Energy efficient waste water project wins young engineering prize
25 January 2018
Chemical engineers from the University of Leeds have found a way to reduce external electricity demand and greenhouse gas emissions at waste water treatment works. The project, NH3 Recovery and H2 Production at Waste Water Treatment Works, saw the team win the Institution of Chemical Engineers (IChemE) Water Special Interest Group’s Young Process Engineer Prize 2017.
The Prize was launched in August to mark the Group’s 30th Anniversary, and is sponsored by Arup. Oliver Grasham and Robert White, two postgraduate process engineers who put forward the Leeds submission, won the top prize of £1000.
The project focuses on the removal of nitrogen from wastewater - a necessary but laborious task for these plants. Nitrogen mostly exists as ammonia in wastewater, and is traditionally removed by pumping air in to bacteria.

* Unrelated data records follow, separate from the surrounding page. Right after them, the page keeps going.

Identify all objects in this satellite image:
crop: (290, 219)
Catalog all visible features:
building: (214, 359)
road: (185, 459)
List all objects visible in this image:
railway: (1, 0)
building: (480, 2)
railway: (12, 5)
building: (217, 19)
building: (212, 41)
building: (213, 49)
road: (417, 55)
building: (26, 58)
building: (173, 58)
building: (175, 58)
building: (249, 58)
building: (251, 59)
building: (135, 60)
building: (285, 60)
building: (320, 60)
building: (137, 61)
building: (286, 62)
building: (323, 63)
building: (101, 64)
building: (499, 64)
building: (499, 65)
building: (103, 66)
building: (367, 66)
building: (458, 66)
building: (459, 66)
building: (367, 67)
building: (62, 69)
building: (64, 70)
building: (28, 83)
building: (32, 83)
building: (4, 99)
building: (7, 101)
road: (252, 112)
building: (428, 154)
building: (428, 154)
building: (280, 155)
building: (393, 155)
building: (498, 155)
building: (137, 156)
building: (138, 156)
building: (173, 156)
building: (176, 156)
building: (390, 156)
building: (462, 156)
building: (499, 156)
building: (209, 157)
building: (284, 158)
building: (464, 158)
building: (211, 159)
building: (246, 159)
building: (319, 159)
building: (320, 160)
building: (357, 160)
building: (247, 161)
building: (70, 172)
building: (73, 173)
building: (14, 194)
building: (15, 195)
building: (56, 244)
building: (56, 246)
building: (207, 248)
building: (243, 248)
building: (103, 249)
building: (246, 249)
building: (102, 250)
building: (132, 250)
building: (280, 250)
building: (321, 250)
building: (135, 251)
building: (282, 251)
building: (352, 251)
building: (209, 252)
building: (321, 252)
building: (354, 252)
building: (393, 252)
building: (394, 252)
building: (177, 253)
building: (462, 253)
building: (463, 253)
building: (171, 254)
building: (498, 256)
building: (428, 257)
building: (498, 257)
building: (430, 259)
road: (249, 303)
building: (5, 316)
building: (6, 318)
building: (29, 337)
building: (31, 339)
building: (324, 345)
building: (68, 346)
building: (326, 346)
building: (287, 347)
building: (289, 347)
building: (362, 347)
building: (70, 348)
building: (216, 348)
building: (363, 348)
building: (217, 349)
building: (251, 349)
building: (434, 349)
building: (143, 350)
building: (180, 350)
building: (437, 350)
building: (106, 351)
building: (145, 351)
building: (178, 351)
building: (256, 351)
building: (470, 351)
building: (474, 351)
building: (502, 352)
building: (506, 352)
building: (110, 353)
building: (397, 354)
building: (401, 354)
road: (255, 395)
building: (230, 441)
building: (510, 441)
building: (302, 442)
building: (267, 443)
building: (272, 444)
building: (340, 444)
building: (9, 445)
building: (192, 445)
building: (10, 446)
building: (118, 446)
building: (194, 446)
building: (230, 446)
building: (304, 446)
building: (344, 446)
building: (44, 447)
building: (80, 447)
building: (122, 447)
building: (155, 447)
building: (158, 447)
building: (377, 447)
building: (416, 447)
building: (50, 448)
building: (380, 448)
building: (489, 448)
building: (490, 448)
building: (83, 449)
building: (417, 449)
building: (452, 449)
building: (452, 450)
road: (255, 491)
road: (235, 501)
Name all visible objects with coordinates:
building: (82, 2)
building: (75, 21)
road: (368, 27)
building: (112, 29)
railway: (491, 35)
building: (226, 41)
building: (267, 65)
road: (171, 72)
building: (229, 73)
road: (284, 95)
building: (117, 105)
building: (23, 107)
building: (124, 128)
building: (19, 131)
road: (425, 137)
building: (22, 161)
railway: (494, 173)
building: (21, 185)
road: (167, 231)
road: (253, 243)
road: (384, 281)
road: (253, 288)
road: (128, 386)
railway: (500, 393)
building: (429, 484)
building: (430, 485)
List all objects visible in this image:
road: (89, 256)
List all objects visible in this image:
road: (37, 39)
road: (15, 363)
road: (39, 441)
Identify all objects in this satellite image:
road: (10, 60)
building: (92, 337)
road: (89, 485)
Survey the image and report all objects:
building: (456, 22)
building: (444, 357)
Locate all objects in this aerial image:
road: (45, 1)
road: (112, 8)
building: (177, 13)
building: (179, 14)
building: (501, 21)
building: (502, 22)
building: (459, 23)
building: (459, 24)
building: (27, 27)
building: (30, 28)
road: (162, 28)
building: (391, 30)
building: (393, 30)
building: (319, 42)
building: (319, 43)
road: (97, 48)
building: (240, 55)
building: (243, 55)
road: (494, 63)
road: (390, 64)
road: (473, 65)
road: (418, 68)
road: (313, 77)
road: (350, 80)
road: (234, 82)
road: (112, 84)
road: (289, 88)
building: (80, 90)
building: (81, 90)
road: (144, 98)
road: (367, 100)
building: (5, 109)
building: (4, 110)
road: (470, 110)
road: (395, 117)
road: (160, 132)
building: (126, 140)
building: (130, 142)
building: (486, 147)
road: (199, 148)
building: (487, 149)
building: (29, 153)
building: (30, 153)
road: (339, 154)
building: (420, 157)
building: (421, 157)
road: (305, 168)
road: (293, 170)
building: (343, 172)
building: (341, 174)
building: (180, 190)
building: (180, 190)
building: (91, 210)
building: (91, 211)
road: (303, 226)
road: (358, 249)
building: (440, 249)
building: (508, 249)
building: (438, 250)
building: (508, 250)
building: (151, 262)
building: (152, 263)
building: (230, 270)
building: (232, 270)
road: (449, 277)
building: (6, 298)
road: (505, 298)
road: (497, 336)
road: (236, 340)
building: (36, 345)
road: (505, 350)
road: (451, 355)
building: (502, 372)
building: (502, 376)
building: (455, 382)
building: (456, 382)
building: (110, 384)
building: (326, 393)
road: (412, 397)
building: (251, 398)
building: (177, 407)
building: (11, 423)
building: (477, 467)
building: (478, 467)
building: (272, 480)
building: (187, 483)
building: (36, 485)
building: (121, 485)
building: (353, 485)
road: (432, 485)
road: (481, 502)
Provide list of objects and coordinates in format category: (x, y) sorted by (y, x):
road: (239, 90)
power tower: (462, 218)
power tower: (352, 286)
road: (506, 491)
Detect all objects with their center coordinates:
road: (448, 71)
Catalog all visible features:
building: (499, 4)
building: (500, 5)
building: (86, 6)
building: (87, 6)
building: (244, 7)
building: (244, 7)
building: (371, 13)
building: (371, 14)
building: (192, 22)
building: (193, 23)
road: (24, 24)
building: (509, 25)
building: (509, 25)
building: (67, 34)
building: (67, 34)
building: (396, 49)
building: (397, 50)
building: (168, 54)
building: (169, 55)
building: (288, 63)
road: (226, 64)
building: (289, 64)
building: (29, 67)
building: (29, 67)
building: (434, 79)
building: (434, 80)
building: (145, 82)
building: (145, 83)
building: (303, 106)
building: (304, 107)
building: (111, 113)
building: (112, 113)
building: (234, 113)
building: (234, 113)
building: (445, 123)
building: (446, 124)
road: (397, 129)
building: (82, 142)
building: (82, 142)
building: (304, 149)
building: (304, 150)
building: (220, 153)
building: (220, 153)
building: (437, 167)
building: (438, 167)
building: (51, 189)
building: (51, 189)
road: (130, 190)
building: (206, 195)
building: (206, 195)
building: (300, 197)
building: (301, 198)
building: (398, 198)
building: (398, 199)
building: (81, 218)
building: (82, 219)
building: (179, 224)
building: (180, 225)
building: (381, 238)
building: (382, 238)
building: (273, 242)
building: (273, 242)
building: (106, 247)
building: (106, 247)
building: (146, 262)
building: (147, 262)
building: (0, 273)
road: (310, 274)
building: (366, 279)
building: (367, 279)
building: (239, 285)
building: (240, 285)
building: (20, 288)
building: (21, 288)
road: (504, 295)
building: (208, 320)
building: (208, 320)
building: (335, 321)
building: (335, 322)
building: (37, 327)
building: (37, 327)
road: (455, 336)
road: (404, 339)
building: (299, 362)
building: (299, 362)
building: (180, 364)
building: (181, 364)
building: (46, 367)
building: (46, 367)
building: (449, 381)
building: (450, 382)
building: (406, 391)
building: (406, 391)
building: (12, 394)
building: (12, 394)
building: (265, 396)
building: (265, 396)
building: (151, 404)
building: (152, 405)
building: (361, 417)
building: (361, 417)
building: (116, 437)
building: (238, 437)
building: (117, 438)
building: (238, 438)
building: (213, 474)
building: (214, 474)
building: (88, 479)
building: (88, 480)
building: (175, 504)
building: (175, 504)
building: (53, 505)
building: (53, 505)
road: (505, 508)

The process uses around 25% of an entire plant’s energy, and contributes to around 75% of its’ greenhouse gas emissions.
Grasham and White have found a way to use sewage sludge, and divert ammonia into the waste streams of a facility before converting it into hydrogen. Sewage sludge produces liquid and solid ‘digestate’. Typically, the solid digestate is sold as a fertiliser, and the liquid goes straight back into the process. However, the Leeds engineers have found a novel way to divert the liquid into a process that decomposes ammonia into hydrogen. The hydrogen can then be turned into fuel cells to generate heat and power.
University of Oxford’s Aman Majid and University of Bath’s Olivia Bailey were named the two runners-up. Majid’s project, Smart Water, also seeks to improve wastewater treatment plants by introducing artificial intelligence. Bailey’s project, Sewer Systems of the Future, looks at designing sewer systems that allow for water conservation and improve efficiency.
Chris Short, Chair of the Water Special Interest Group, said: “These three entries were excellent videos, describing projects where the aims were very credible, and fully in-line with the aims and themes of the competition. The judges noted that these promising projects were at an early stage, and have invited the winners to update us in due course as to the development and outcome of their research.